É comum ouvirmos editores afirmarem que o quadrinho nacional não vende, e não se trata aqui de negar essa percepção, mas de compreender seus motivos. Um dos fatores estruturais envolvidos é a escassez de debate qualificado sobre quadrinhos, sejam nacionais ou internacionais, no Brasil. O consumidor permanece perdido no labirinto de seus próprios gostos, enquanto o algoritmo de recomendações da Amazon faz pouco ou nenhum esforço para apresentar obras que escapam da bolha de conforto. Os canais de YouTube igualmente evitam discutir quadrinhos nacionais, pois, com um público reduzido, a visibilidade diminui, e com menor visibilidade há menos engajamento. Nesse ciclo vicioso, sufocamos nossos potenciais Crumbs, Wares e Hernandez. As lojas de quadrinhos tornam-se, assim, um dos últimos espaços capazes de resistir a esse cenário, em uma lógica dominada pelo capital, torna-se cada vez mais difícil direcionar atenção e, em certa medida, “financiar”, a rebeldia que emerge dos menores.

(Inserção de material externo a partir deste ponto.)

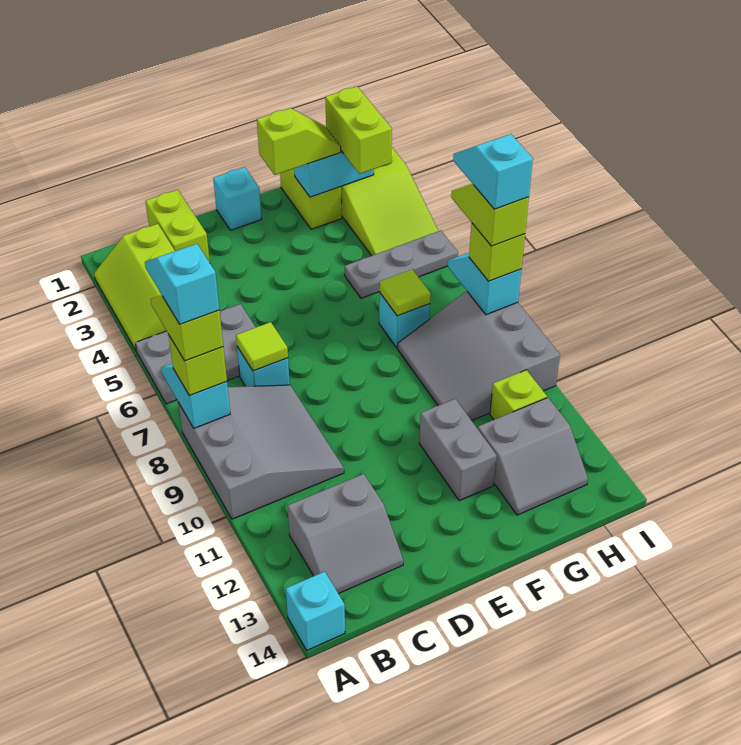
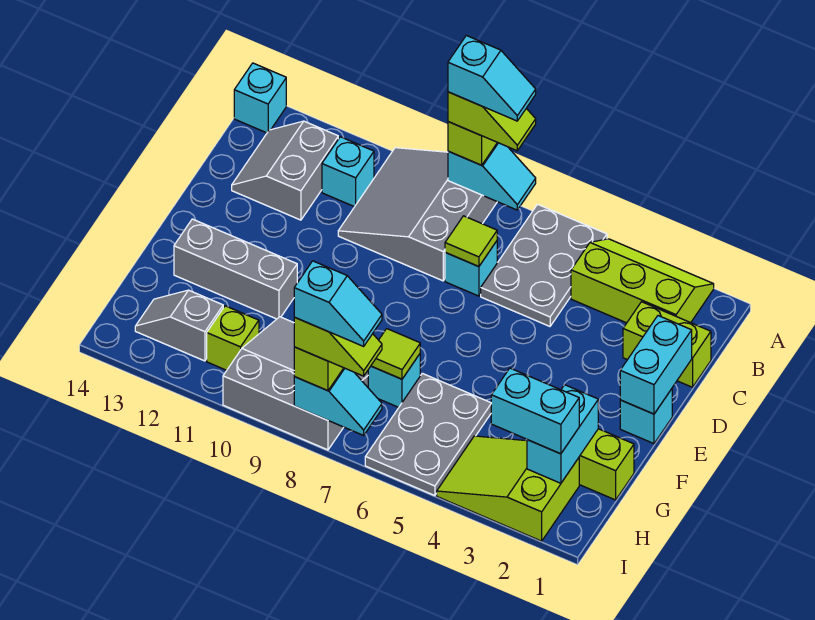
grey 3x3 slope [178,385,344,519] -> grey 3x3 slope turned to [338,148,497,281]
none -> cyan 1x1 brick [322,137,374,207]
none -> cyan 1x2 brick [620,316,692,414]
lime 1x2 slope [257,108,341,175] -> none
grey 1x2 brick [419,399,497,501] -> grey 1x3 brick [174,219,297,319]
grey 1x3 plate [345,231,458,298] -> grey 2x3 plate [365,373,491,496]
grey 2x2 slope [478,398,588,515] -> grey 1x2 slope [135,290,223,361]
lime 1x2 brick [325,87,392,174] -> cyan 1x2 brick [491,368,579,454]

O predomínio do desconto não é, portanto, o problema em si, mas o sintoma de um mercado que deixou de discutir quadrinhos e passou a privilegiar uma cultura de colecionismo pouco interessada em pensamento crítico ou na construção de uma cena relevante, seja nacional, seja internacional. Nesse contexto, o mercado brasileiro atual não oferece condições para o surgimento de movimentos semelhantes a Zap Comix, Métal Hurlant ou Love and Rockets. Há algo de profundamente paradoxal em observar que as editoras que hoje publicam os frutos desses movimentos históricos fazem muito pouco para sustentar a “rebeldia” que os originou. De igual modo, é desalentador perceber que influenciadores, dotados de poder considerável para moldar comportamentos, se limitam à lógica do lançamento, renunciando à tarefa de formar uma massa crítica capaz de compreender que o quadrinho excede a mera acumulação material na estante.

Cenários culturais não se constroem na Amazon; massas críticas não se formam quando o quadrinho é tratado como um produto de fast fashion. O leitor emancipado adquire menos não por restrição, mas porque necessita de tempo para metabolizar a experiência estética e intelectual da leitura. Ao fazê-lo, planta sementes para um mercado que poderá, no futuro, sustentar um ecossistema cultural mais robusto e saudável. O problema reside no fato de que, hoje, consome-se não apenas o fruto, mas também a semente.